TCM installs a low profile Coleman Mach 8 RV air conditioner on their project camper. Step one was figuring out how to get the 90 pound unit on the roof.
This particular project all came down to our furry feline friend, Harley.
Like most truck campers, we avoid extreme heat whenever possible. That said, there are times when we need to stay put in temperatures above ninety degrees. For example, when we’re touring a factory, or attending a summer truck camper rally. Heat happens.
While we can escape the heat inside an air conditioned building or drink cold water in nothing more than T-shirts and shorts, our cat Harley does not have these options. Worse, he always wears a fur coat, and refuses to drink cold water when told. He’s stubborn like that.
In the rare instances when we needed to dry camp in hot weather, we have come up with some creative solutions to keep Harley cool. First, we crank the Fantastic Vent to high and open a single window to pull air over where he’s sitting. Second, we put a bag of frozen peas on him. And third, if it’s really stinking hot, we’ll soak him in cold water in the bathroom sink.
These solutions work, but they’re only temporary. If the forecast shows heat for days on end, we will change plans and seek out shore power or cooler elevations. Just this past June we were forced to hurry up our schedule in the Northwest to escape temperatures surging well past 100 degrees. We found relief in the altitude of the Bighorn Mountains in Wyoming.
Choosing the Coleman Mach 8
Our current project camper arrived last summer without an air conditioner. It also arrived with broken seals, outdated detectors, rusty exterior screws, de-lamination on one side, and a number of other issues that can come with an eleven year old used truck camper.
We were aware of most of these challenges and excited to roll up our sleeves, learn best practices from experts, and report our experiences and discoveries here in TCM. So far we have done exactly that with a series of project camper articles in the Tech section.
After a very positive experience with a Coleman Mach air conditioner on our demo 2014 Northstar 8.5 Arrow U, we knew we wanted a Coleman Mach air conditioner for our project camper. Specifically, we selected a Coleman Mach 8 9200 BTU low profile high-efficiency air conditioner that is able to operate with a Honda or Yamaha 2000-watt portable gas generator.
Above: The Coleman Mach 8 9200 BTU low profile high-efficiency air conditioner – click to enlarge
According to Airxcel RV Products, manufacturer of the Coleman Mach 8, the unit is the lowest profile RV air conditioner on the market at eight-inches high and the lightest weight low profile RV air conditioner available. Honestly, we were mostly interested in its ability to be powered by a portable 2000-watt generator. That ability extends our off-grid capabilities, and might mean the difference in staying where we want for an extra day, or heading for the hills.

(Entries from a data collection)
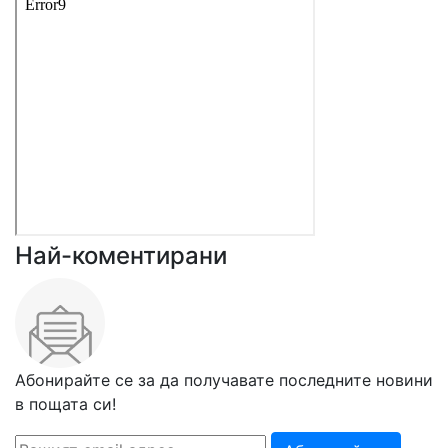
Най-коментирани
Абонирайте се за да получавате последните новини
в пощата си!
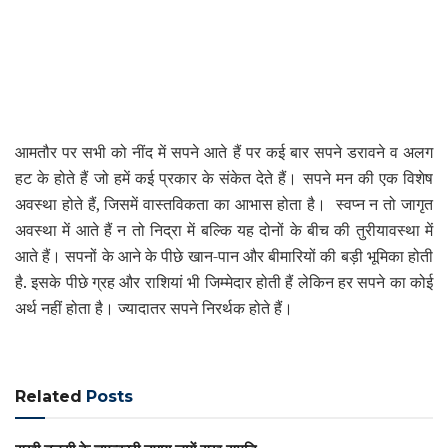
आमतौर पर सभी को नींद में सपने आते हैं पर कई बार सपने डरावने व अलग
हट के होते हैं जो हमें कई प्रकार के संकेत देते हैं।
सपने मन की एक विशेष
अवस्था होते हैं
,
जिसमें वास्तविकता का आभास होता है। स्वप्न न तो जागृत
अवस्था में आते हैं न तो निद्रा में बल्कि यह दोनों के बीच की तुरीयावस्था में
आते हैं। सपनों के आने के पीछे खान-पान और बीमारियों की बड़ी भूमिका होती
है. इसके पीछे ग्रह और राशियां भी जिम्मेदार होती हैं लेकिन हर सपने का कोई
अर्थ नहीं होता है। ज्यादातर सपने निरर्थक होते हैं।
Related
Posts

DIRECTIONS -
- A) According to the air conditioner article, how high is the Coleman Mach 8 unit?
- B) Please carry on the air conditioner article from the point where it stops.

RESULTS -
- A) It is eight inches high.

- B)
Total Pallet Freak Out
We were very excited on the day the Coleman Mach 8 shipped. Then we looked at the UPS tracking information. The shipment weighed 160 pounds. What?
The product literature clearly stated the Coleman Mach weighed 90 pounds. Where did the extra 70 pounds come from? And how were we going to lift and maneuver something that weighed 160 pounds when it arrived?
When we contacted Airxcel, they immediately solved the mystery.
“That’s the weight of the air conditioner, its packaging, and the pallet it was shipped on. It’s been sent via UPS Freight. You’ll get it later today.”
Thankfully, our UPS Store was accustomed to receiving palletized products and even handled the disposal of the pallet itself. Once separated from the pallet and packaging, the Coleman Mach 8 was relatively easy for us to lift and place into our VW hatchback.
In retrospect, I don’t know why we were surprised that the air conditioner was shipped via freight on a pallet. It’s not like it was going to fit in our mailbox. The lesson is, for anyone out there who’s considering ordering and installing an RV air conditioner, make plans to receive a 160 pound (or more) pallet.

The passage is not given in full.